Provides information on the API and the model (more details here)

/metrics (GET)

The technical metrics obtained for prometheus (more details here)

/liveness (GET)

The liveness endpoint (more details here)

/readiness (GET)

The readiness endpoint (more details here)

/v1/models (GET)

The Open AI compatible endpoint used, for example, to get the name of the model. Mimicks the vLLM implementation (more details here)

/v1/launch_arguments (GET)

Gives all the arguments used when launching the application. --with-launch-arguments must be activated (more details here)

Generating endpoints

/v1/completions and /v1/chat/completions (POST)

These two endpoints mimick the ones of vLLM. They follow the Open AI contract and you can find more details in the vLLM documentation

/v1/abort_request (POST)

Aborts a running request

Tokenizer endpoints

/v1/tokenizer (POST) ⚠ Deprecated

Used to tokenizer a text (more details here)

/v2/tokenizer (POST)

Used to tokenizer a text (more details here)

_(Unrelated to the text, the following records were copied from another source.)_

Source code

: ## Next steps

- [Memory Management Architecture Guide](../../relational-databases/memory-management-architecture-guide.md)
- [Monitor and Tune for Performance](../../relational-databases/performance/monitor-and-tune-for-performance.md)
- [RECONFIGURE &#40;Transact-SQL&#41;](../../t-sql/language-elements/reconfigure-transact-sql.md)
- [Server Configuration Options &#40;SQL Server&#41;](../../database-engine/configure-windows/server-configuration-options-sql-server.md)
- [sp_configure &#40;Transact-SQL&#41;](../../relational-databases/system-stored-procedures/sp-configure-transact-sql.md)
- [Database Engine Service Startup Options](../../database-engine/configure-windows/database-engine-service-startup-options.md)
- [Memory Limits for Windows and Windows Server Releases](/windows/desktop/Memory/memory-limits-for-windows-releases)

/v1/decode (POST) ⚠ Deprecated

Used to decode a list of token ids (more details here)

/v2/decode (POST)

Used to decode a list of token ids (more details here)

Data manipulation endpoints

/v1/metadata_text (POST)

Used to know which part of a prompt will be truncated (more details here)

/v1/split_text (POST)

Splits a text on some separators, for example to prepare for some RAG (more details here)

Embeddings endpoint

/v1/embeddings

Used to obtain the embeddings of a text (more details here)

Lora endpoints

/v1/load_lora_adapter (POST)

Load a specific Lora adapter (more details in vLLM documentation)

/v1/unload_lora_adapter (POST)

Unload a Lora adapter (more details in vLLM documentation)

Transcription endpoints

/v1/audio/transcriptions

Used to obtain the transcription of an audio file (more details here)